隊長說:“算你還有良心,既然你回來了,他們就沒事了。”
陳澄板著的臉這才笑了。
“來說說你的事吧,為什麽逃跑?還有,你殺了誰?”隊長的眼睛緊緊盯著對麵的女人,期待她之前所說,隻是想逗逗他們。
“那個人的屍體,現在應該還在明馨苑……”陳澄冷靜地說道。
隊長打了個手勢,小刑警立刻明了離開。
“你逃出去就是為了殺人?”隊長問道,“為什麽跑了又回來?”
“我想做件有意義的事情。”陳澄說,“你知道這種感覺嗎?覺得自己應該去做,這是救贖。”
“你覺得你應該去殺人?”隊長有些懷疑這個女人有精神問題,他招呼來小警察,把陳澄手腳都拷得牢牢的。
陳澄乖巧順從地配合。
“你知道陳澄為什麽會殺了她養父嗎?”
“你自己清楚的啊。”聽她提起殺死自己養父的那個原因,隊長才想起這個女孩這些年來經曆過什麽。
他不免有些同情和悲憫,他自己也有個女兒。
“因為她有一個很好很好的養父。”陳澄說,“她還有一個很美好很美好的大家庭。”
隊長皺眉,這是什麽話,陳澄殺了她養父不就是因為他養父長期以來的*侵犯嗎?
等陳澄把真相一點一點剝開來說的時候,隊長的表情從震驚變成憤怒。
“所以你是因為你爸爸阻止你去找那個男的,失手把他殺死了?!”隊長的眉毛倒揚起來,“這簡直太可笑了!”

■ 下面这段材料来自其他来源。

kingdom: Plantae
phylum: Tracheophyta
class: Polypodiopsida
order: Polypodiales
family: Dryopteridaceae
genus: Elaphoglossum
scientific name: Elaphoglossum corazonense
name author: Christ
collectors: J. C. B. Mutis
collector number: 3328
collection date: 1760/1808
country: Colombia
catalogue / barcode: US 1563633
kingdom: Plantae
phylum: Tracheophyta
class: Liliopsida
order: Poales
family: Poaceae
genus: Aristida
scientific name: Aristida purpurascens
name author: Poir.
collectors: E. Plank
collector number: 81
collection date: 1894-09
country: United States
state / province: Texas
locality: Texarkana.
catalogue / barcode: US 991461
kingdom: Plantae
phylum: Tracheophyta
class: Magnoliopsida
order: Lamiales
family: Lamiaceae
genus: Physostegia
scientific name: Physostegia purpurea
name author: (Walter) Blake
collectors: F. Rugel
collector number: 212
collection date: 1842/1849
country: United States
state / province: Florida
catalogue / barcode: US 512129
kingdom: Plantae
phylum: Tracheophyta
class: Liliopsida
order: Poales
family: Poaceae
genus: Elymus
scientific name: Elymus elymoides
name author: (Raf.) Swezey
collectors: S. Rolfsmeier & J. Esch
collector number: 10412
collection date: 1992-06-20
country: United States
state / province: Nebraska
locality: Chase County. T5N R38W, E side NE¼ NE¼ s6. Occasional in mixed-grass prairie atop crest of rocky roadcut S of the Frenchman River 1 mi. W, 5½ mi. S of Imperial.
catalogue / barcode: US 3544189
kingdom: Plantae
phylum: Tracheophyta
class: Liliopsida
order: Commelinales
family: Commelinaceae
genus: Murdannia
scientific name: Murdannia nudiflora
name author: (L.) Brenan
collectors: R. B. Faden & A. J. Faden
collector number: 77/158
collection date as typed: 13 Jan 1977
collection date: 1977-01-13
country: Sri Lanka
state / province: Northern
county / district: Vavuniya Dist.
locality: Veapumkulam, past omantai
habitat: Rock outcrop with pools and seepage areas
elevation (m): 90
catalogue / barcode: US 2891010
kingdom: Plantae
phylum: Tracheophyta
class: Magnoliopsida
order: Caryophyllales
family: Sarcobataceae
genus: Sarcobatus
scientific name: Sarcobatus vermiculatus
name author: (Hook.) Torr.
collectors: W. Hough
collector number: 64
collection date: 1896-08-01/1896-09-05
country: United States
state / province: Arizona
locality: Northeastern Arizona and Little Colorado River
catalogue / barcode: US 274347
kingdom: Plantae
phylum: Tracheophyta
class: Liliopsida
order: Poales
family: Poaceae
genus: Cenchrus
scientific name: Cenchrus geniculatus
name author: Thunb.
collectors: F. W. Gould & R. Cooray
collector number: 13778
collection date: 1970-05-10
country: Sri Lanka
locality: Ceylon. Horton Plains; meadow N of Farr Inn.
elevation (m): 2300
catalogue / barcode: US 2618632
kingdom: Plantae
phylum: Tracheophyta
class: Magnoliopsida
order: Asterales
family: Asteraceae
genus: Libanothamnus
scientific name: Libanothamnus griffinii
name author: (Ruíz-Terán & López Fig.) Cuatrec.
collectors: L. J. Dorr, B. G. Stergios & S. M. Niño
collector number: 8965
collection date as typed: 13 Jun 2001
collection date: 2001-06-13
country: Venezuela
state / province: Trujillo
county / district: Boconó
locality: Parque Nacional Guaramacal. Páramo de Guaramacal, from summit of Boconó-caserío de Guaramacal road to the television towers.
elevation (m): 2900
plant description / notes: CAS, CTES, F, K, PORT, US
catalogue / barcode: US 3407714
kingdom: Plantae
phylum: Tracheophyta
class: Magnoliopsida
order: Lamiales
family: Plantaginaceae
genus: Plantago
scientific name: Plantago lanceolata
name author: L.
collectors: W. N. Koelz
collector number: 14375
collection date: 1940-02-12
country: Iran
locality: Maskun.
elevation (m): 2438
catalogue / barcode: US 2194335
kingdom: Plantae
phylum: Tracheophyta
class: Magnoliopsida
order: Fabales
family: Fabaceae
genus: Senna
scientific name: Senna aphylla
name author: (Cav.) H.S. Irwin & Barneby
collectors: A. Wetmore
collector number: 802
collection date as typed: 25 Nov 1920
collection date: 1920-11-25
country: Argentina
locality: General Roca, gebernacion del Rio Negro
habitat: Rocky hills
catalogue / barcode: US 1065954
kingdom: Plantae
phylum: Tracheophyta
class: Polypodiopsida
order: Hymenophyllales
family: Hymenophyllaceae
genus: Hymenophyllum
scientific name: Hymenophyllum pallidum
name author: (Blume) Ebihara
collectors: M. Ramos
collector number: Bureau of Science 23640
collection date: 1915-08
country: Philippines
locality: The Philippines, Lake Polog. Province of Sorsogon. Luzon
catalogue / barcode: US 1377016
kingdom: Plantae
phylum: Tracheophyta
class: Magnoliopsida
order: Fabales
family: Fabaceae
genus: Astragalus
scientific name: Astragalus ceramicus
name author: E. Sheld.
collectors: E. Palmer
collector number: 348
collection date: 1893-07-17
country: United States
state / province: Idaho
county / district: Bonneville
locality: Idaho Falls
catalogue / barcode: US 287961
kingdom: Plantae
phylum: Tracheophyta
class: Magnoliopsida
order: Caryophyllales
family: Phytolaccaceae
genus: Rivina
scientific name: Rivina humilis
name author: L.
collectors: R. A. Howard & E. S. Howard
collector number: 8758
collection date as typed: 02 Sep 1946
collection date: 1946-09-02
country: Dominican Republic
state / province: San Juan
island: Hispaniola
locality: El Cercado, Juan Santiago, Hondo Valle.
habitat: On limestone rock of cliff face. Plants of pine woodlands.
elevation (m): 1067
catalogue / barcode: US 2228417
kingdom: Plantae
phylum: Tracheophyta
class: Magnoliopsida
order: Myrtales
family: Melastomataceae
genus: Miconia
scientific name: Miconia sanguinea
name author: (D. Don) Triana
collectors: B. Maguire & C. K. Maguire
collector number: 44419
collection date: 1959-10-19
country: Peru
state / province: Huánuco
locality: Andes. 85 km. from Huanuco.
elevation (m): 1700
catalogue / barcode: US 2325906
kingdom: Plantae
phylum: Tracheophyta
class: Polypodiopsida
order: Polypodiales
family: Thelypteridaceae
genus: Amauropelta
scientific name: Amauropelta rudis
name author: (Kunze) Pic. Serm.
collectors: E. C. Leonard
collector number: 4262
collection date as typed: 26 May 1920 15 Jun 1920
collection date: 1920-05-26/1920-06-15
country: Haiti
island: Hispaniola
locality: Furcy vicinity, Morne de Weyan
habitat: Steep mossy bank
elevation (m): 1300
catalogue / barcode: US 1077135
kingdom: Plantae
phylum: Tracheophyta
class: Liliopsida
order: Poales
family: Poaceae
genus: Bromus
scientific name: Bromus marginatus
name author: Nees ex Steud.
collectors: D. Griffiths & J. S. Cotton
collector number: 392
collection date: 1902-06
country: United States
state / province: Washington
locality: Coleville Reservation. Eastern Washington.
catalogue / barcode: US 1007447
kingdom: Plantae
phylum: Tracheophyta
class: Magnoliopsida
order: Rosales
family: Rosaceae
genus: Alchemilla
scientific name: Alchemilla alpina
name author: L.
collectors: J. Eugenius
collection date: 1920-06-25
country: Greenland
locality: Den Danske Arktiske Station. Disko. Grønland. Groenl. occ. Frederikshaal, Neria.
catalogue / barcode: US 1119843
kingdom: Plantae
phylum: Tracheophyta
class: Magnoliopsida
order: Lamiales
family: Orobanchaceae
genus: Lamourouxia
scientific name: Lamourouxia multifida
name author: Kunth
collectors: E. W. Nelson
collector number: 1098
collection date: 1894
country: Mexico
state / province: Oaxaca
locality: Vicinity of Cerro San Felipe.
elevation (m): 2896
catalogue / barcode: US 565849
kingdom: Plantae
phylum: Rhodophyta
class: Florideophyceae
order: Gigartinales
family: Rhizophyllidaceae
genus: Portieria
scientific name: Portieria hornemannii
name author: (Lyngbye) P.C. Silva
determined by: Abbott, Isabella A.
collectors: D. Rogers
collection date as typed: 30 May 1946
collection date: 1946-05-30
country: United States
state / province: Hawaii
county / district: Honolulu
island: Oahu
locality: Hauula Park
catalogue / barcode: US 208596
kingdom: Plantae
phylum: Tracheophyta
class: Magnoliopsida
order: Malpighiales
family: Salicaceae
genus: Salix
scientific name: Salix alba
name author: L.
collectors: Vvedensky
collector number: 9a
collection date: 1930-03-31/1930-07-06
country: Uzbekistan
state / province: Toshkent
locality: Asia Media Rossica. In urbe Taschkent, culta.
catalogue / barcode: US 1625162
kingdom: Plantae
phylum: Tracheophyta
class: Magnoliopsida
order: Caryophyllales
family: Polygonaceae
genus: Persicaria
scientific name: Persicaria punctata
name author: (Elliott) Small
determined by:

“是很可笑。”陳澄說道,雖然原主自小沒有母親,父親和其他親人也給了她足夠的愛。
所謂的愛情真比親情更重要嗎?
陳澄不屑,這世界沒什麽感情,能比親情最早開始;也沒有什麽感情,能比親情留得久。
或許不能用久這個字眼,親情擔得起永遠兩個字,唯一的能的。
陳澄忽然掩麵哭了起來,她想起那個笑容和藹的老人、教她做鯽魚湯的姑姑……
就算是看她不順眼的妮妮,也有在讓著她。
拍全家福的時候,還跟她手挽手了。
隊長歎了口氣,又看到這個女人哭了。
將她抓捕歸案那時,她就一直在哭,精神有些失常,隻會發了瘋說她養父強奸了她。
醫生檢查過她的身體,的確有長期*侵留下的痕跡,還是從很小時候開始的。
不大的女孩,一身的婦科病。
沒想到真相是這樣的,所以這個女孩是知道自己錯了嗎?
陳澄抹幹眼淚,“請把這些話,告訴我奶奶他們,告訴全國的人,我爸爸他是個很好的人。”
剩下的,陳澄又變會那個沉靜的樣子,一心隻想等死。
胡子謙來到機場,混過了安檢。
檢票的時候,胡子謙大大方方把票和護照推過去,沒想到檢票員看也不看他,拿了機票和護照對照看了看,就讓他過去了。
進入候機室,胡子謙還是有些不放心,就這容易過來了?
他找了個位置坐下,過了一會兒,一對老人牽著個小男孩走過來,就坐在他的對麵。
小男孩一臉的不歡喜,兩位老人耐心地哄著他。
老爺爺和老奶奶麵色紅潤,保養得很好;穿著都非常考究,身上戴著的一些飾品也能看出家庭富裕。
“根本一點都不像……”
胡子謙收回自己的目光,隻是怎麽也掃不去腦海中的影像。
爺爺奶奶和孫子,多麽幸福。
牆角相互扶持站著的那對老人,也一樣嗎?
胡子謙緊緊抓住手中的機票,他可管不了那麽多了。
一切都是,一場遊戲一場夢。
王宇倫告訴何遇,他已經準備好了所有材料。
“這場官司,穩贏。”他說,案發現場和時段插入了第三個人,警察沒有直接的證據判定究竟哪個人才是真正的凶手。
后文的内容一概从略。